Stored data entries:
--- --- ---
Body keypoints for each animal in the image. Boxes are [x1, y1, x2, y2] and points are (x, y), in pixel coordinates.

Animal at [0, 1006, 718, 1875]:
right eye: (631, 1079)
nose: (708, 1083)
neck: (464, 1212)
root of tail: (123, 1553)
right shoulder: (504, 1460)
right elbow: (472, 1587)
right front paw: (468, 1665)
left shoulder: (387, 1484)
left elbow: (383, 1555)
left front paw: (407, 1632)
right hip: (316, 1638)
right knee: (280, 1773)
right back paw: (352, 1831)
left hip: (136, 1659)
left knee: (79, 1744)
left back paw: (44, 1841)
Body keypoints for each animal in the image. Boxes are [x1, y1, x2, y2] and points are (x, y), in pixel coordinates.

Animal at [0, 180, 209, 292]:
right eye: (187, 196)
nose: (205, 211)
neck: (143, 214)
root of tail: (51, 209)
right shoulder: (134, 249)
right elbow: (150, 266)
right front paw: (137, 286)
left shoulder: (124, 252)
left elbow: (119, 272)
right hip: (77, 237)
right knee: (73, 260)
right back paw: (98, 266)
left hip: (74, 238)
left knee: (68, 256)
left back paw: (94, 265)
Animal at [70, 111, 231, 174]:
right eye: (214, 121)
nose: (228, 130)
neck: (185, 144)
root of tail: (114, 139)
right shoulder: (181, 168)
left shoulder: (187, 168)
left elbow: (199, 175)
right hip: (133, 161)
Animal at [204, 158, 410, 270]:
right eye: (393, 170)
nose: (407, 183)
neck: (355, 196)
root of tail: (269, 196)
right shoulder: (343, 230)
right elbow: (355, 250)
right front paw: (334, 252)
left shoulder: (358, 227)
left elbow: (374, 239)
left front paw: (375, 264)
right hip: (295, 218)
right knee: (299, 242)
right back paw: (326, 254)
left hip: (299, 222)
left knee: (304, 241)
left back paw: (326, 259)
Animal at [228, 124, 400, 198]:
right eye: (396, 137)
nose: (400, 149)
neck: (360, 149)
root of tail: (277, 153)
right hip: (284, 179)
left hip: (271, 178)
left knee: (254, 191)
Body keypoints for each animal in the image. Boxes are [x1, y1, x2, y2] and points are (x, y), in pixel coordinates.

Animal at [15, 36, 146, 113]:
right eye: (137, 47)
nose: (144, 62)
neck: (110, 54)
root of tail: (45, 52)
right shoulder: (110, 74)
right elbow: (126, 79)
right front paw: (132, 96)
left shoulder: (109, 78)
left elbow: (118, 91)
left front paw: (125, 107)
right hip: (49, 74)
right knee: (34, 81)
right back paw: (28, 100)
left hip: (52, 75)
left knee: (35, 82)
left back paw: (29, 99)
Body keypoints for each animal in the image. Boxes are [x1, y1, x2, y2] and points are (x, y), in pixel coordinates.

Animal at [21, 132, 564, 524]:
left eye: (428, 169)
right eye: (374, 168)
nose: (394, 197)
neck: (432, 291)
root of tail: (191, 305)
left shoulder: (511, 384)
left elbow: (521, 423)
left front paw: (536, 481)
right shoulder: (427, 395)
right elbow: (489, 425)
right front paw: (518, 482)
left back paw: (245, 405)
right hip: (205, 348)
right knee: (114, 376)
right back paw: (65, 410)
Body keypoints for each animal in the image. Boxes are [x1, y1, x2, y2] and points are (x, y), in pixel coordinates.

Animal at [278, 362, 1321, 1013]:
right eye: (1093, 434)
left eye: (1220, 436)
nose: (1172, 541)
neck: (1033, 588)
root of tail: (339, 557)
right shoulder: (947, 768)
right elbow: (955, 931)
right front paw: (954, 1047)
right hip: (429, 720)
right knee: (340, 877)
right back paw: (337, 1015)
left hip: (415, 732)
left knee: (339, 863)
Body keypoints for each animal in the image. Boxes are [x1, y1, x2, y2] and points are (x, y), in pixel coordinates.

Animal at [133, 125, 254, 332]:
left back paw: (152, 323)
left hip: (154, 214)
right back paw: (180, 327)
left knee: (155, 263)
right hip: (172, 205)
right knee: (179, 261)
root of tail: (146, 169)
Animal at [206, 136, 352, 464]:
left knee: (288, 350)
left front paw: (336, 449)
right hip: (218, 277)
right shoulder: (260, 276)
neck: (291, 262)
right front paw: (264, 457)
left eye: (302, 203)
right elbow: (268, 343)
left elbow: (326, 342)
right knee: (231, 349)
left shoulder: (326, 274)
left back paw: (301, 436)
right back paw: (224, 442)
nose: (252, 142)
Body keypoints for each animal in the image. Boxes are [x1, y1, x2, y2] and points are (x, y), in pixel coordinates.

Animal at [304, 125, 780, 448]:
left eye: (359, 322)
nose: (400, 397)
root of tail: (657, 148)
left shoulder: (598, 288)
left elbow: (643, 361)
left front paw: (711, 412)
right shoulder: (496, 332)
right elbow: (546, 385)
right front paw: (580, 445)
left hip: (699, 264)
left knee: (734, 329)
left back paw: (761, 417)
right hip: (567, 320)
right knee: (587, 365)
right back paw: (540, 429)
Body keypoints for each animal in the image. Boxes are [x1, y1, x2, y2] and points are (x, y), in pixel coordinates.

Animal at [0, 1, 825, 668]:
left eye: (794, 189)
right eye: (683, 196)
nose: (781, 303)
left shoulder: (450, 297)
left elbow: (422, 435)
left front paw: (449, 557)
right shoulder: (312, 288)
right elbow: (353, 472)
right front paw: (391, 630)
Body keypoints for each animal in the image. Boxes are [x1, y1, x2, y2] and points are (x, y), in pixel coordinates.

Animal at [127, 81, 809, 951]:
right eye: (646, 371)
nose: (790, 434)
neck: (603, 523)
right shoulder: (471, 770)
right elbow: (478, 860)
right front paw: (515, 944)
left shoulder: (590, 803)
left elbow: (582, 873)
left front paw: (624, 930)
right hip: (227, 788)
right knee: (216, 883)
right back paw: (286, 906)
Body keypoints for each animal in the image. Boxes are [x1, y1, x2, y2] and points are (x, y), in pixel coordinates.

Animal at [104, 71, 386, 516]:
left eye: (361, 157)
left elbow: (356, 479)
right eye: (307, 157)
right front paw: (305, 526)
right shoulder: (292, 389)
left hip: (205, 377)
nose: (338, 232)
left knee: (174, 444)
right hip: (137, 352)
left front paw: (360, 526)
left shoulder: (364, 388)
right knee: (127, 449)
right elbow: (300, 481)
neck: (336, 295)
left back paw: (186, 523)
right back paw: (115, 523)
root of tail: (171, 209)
--- --- ---
EXERCISE GOAL:
Above are the entries. Copy exactly the part that opens with the line containing "right back paw: (180, 327)" and closes with the line containing "left elbow: (326, 342)", and no more.

RESPONSE:
right back paw: (180, 327)
left knee: (155, 263)
right hip: (172, 205)
right knee: (179, 261)
root of tail: (146, 169)
Animal at [206, 136, 352, 464]:
left knee: (288, 350)
left front paw: (336, 449)
right hip: (218, 277)
right shoulder: (260, 276)
neck: (291, 262)
right front paw: (264, 457)
left eye: (302, 203)
right elbow: (268, 343)
left elbow: (326, 342)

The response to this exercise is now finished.